Proof that the exponential function is the only solution to dy/dx = y, y(0) = 1

Suppose $g'(x)=g(x)$ for all $x\in\mathbb R.$ $$ \underbrace{\frac d {dx}\,\frac{g(x)}{e^x} = \frac{e^x g'(x) - e^x g(x)}{e^{2x}}}_\text{quotient rule} = 0 \text{ for all } x\in\mathbb R. $$ Therefore $x\mapsto g(x)/e^x$ is constant on $\mathbb R.$

So $g(x) = \text{constant}\cdot e^x$ for $x\in\mathbb R.$

(The mean value theorem is tacitly used here, in that it is used in the proof that if the derivative of a function is $0$ everywhere in an interval, then the function is constant on that interval.)


You can also make an argument that does not require you to know anything about the logarithm. suppose that $f$ and $g$ are two solutions to $y'=y$ with $f(x_0)=g(x_0)\neq 0$.
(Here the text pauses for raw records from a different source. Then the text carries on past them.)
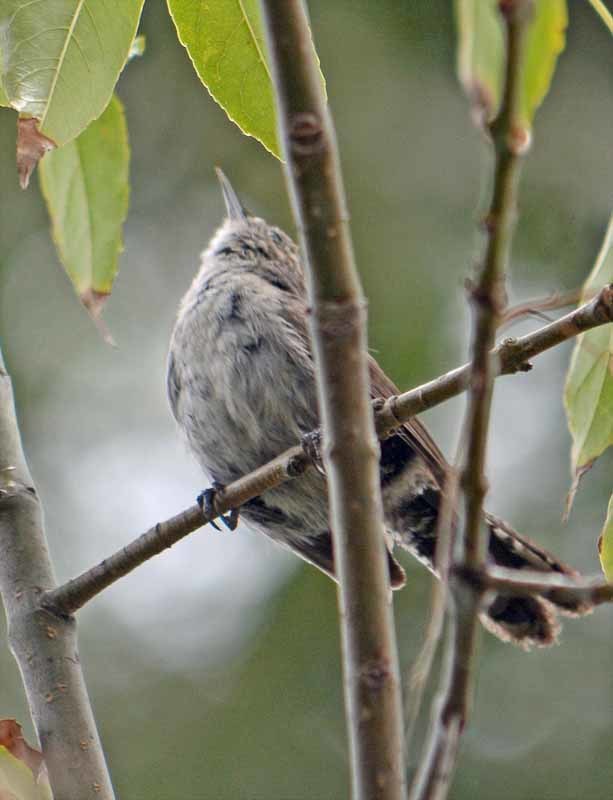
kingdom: Animalia
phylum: Chordata
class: Aves
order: Passeriformes
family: Troglodytidae
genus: Thryomanes
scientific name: Thryomanes bewickii
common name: Bewick's wren
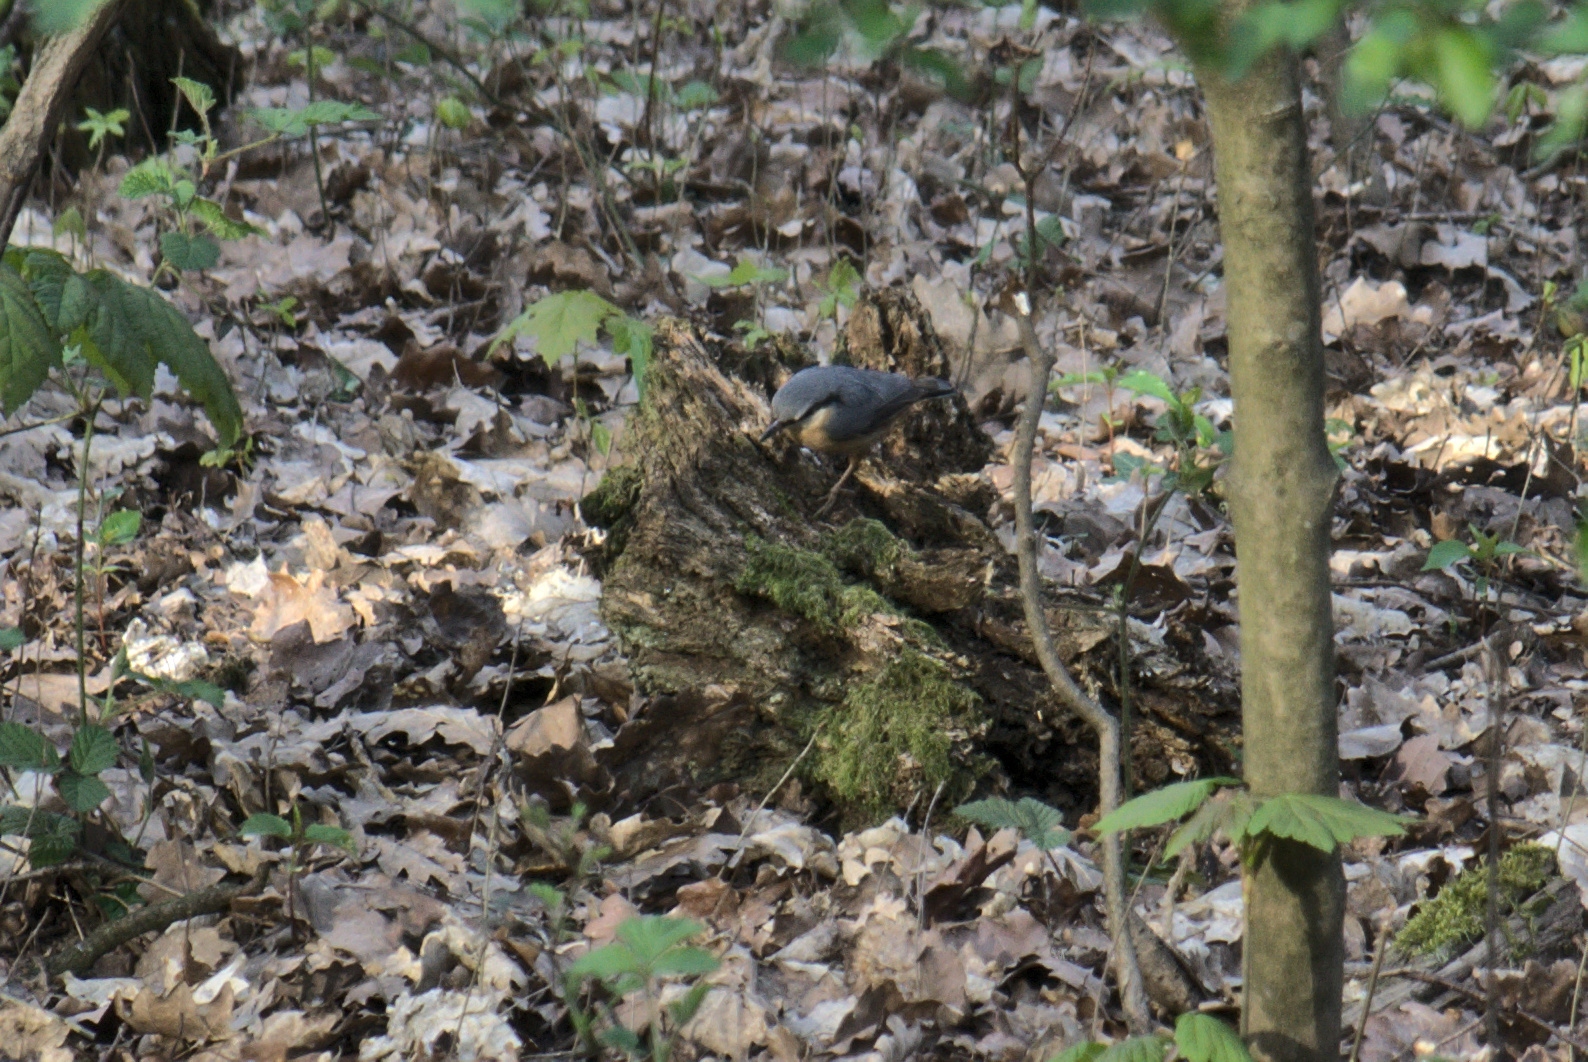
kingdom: Animalia
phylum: Chordata
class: Aves
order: Passeriformes
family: Sittidae
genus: Sitta
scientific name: Sitta europaea
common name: Eurasian nuthatch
Then, by continuity, there exists $\delta$ such that $(x_0-\delta,x_0+\delta)\cap g^{-1}(\{0\})=\emptyset$. For $x\in (x_0-\delta,x_0+\delta),$ we have $$ \left(\frac{f}{g}\right)'(x)=\frac{f'g(x)-fg'(x)}{g^2(x)}=0, $$ So that $f=g$ on $(x_0-\delta,x_0+\delta)$. In fact, applying continuity, $f=g$ on $[x_0-\delta,x_0+\delta]$ and iterating this, we get that $f=g$ on the largest interval $I$ containing $x_0$ such that $g(y)\neq 0$ for all $y\in I$. However, picking $g(x)=\exp(x),$ we get that $I=\mathbb{R}$ and so, $f(x)=\exp(x)$.